DATA SHOWN below:

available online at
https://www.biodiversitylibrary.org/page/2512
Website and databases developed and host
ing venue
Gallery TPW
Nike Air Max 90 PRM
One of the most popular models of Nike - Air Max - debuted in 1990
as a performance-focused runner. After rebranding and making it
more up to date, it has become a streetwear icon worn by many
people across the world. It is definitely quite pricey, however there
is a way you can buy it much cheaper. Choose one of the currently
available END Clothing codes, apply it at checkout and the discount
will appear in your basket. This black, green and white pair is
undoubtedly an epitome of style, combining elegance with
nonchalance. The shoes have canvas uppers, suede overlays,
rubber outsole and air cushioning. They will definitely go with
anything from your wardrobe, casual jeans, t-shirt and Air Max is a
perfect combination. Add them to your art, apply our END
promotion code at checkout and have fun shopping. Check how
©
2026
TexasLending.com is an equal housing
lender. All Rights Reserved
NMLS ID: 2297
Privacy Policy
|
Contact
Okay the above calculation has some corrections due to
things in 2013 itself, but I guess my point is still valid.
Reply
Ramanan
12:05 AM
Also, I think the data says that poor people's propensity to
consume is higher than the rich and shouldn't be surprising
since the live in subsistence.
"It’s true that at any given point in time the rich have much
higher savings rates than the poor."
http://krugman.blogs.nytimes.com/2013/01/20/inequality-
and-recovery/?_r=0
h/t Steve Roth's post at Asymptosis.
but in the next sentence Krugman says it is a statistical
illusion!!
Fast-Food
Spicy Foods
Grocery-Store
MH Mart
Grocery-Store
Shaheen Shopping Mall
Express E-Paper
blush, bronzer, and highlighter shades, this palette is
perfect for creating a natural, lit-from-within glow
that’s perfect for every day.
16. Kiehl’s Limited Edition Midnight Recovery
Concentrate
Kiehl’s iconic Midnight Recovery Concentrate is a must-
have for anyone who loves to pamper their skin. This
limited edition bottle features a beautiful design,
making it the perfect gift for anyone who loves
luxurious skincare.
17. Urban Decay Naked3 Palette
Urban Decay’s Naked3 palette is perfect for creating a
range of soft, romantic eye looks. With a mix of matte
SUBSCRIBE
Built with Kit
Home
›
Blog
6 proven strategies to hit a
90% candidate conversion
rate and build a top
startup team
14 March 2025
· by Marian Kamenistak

End of DATA SHOWN.

*YOUR OBJECTIVE:*
Collect the lines of the records that include the string "from".

*TASK RESPONSE:*
anything from your wardrobe, casual jeans, t-shirt and Air Max is a
perfect for creating a natural, lit-from-within glow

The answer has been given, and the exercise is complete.